| Questions on the material |
A - Translate this sentence from the address allocation text into Spanish: "It's the other way round: SPRINT should tell his customers he can't guarantee 100% global Internet connectivity because he disagrees with the current address allocation policy of the IANA/InterNIC/RIPE NCC/AP-NIC."
B - Resume the address allocation text, picking up right after its final line.

| Reading text |
+++
Policy Statement on Address Space Allocations

It's the other way round: SPRINT should tell his customers he can't
guarantee 100% global Internet connectivity because he disagrees with
the current address allocation policy of the IANA/InterNIC/RIPE NCC/AP-NIC.
They might want to look for a different transit provider...

Regards,

Miguel

say what you will about this policy, but someone (sean?) thought
long and hard about it's implications. i didn't like the abrupt
manner in which it was implemented, but it does take guts and it
is pretty elegant:

it's everyone else's 206 customers who can't
reach sprint's customers. even though it's the packets from sprint's
customer's that can't make it back to everyone else. that's the
beauty of it. sprint announces networks in the 206 space to us
and to everyone else. we accept the announcements if they are larger
than /24:

*> 206.12.94.0 192.41.177.241 128 80 0 1239 3602 ?
*> 206.12.187.0 192.41.177.241 128 80 0 1239 1794 ?
+++
[Short-answer chart tasks]
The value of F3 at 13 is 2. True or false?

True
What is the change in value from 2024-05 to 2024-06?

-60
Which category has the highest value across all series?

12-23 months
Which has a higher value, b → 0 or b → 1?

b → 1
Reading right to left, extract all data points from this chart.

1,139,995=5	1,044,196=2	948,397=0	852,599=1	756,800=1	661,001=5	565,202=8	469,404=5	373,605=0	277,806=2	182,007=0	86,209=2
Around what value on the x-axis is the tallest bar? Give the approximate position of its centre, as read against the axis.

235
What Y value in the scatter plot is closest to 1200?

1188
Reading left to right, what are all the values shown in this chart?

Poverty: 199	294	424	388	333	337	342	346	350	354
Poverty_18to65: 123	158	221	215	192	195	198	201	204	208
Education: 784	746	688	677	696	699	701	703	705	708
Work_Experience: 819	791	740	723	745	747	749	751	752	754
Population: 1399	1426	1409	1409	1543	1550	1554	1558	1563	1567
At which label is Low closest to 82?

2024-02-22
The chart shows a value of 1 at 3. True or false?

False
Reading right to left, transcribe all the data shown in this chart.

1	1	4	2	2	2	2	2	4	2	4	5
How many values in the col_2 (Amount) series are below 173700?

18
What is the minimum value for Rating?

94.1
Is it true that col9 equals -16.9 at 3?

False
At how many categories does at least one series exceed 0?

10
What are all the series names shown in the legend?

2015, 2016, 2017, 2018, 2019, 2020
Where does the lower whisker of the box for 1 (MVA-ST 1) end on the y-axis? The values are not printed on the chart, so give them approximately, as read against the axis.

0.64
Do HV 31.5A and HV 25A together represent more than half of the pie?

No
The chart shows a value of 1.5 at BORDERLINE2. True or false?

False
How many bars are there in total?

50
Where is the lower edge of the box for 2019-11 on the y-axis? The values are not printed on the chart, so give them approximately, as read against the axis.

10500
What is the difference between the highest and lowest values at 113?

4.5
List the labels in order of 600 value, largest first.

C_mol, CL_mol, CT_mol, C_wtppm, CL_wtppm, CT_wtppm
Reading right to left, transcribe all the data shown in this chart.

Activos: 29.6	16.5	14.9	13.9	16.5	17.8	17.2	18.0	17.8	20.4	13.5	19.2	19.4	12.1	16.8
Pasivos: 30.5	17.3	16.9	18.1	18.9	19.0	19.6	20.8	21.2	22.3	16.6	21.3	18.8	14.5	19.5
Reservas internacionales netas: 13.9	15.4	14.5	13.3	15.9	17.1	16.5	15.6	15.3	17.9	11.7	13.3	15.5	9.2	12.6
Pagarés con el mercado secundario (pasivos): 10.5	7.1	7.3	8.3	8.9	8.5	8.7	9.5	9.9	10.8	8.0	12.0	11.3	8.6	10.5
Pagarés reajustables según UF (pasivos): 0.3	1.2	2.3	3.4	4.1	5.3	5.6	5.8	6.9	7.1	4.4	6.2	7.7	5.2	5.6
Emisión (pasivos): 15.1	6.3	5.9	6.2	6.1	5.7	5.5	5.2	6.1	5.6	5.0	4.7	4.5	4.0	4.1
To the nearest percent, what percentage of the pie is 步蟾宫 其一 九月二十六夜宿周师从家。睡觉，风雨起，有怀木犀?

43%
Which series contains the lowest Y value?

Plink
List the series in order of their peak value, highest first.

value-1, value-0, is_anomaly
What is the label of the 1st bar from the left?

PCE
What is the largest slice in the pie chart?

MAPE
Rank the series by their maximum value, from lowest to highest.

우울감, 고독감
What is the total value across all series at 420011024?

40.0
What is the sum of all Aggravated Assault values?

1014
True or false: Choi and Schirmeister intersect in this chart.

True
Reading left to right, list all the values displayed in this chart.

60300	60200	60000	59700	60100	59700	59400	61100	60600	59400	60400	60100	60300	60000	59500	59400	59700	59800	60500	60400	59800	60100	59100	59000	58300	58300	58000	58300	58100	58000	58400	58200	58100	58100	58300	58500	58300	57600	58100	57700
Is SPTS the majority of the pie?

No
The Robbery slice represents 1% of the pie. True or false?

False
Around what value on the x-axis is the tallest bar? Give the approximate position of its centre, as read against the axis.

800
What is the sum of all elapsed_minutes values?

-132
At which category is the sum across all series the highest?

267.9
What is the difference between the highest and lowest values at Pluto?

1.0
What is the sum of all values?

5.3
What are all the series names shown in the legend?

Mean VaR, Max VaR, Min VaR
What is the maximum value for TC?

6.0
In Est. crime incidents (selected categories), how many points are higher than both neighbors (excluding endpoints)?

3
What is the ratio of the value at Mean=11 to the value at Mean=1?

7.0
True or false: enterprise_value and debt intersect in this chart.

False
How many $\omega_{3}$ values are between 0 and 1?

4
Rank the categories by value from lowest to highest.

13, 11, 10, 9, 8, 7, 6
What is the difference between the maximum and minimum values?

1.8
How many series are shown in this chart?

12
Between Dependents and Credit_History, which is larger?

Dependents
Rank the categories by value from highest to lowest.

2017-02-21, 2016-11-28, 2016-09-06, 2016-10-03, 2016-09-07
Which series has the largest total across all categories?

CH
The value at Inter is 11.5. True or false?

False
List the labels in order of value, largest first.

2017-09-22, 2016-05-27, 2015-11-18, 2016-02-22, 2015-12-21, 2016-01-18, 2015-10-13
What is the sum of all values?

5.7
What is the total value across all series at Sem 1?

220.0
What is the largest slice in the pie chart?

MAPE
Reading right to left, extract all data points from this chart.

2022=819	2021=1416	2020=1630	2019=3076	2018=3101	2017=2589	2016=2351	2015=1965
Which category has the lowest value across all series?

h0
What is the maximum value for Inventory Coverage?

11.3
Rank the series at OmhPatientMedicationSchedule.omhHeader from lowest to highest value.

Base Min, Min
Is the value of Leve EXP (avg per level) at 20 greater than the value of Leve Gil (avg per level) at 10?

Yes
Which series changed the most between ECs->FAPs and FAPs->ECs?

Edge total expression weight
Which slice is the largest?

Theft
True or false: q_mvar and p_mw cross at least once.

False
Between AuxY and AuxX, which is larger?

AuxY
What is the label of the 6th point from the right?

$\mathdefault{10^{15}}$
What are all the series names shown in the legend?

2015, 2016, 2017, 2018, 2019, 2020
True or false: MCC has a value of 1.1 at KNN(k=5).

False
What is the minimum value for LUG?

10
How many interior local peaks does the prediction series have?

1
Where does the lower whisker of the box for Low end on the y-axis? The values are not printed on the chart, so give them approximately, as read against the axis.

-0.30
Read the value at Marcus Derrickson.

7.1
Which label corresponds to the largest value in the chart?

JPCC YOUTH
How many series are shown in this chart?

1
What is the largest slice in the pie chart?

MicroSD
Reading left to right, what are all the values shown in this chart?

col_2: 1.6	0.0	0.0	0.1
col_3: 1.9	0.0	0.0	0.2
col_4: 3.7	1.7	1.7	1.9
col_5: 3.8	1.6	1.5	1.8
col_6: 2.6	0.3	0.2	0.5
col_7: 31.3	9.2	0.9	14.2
+++
| Answers for the exercise |
A - Es al revés: SPRINT debería decirles a sus clientes que no puede garantizar una conectividad global a Internet del 100 % porque no está de acuerdo con la actual política de asignación de direcciones de IANA/InterNIC/RIPE NCC/AP-NIC.

B -
*> 206.13.159.0 192.41.177.241 128 80 0 1239 1791 3064 i
* 206.24.100.0/23 192.41.177.241 128 80 0 1239 1792 3563 i
*> 206.40.99.0 192.41.177.241 128 80 0 1239 3663 i
*> 206.40.100.0 192.41.177.241 128 80 0 1239 3663 i
*> 206.40.101.0 192.41.177.241 128 80 0 1239 3663 i
*> 206.40.102.0 192.41.177.241 128 80 0 1239 3663 i
*> 206.40.103.0 192.41.177.241 128 80 0 1239 3663 i
* 206.40.128.0/19 192.41.177.241 128 80 0 1239 4534 i

so if i'm a customer of sprint in a 206+ network that is announced as a
/24, i have a route to the world.

the real message is if you have a 206+ address, make sure that your
provider can put it into an aggregation block for you (or go to sprint).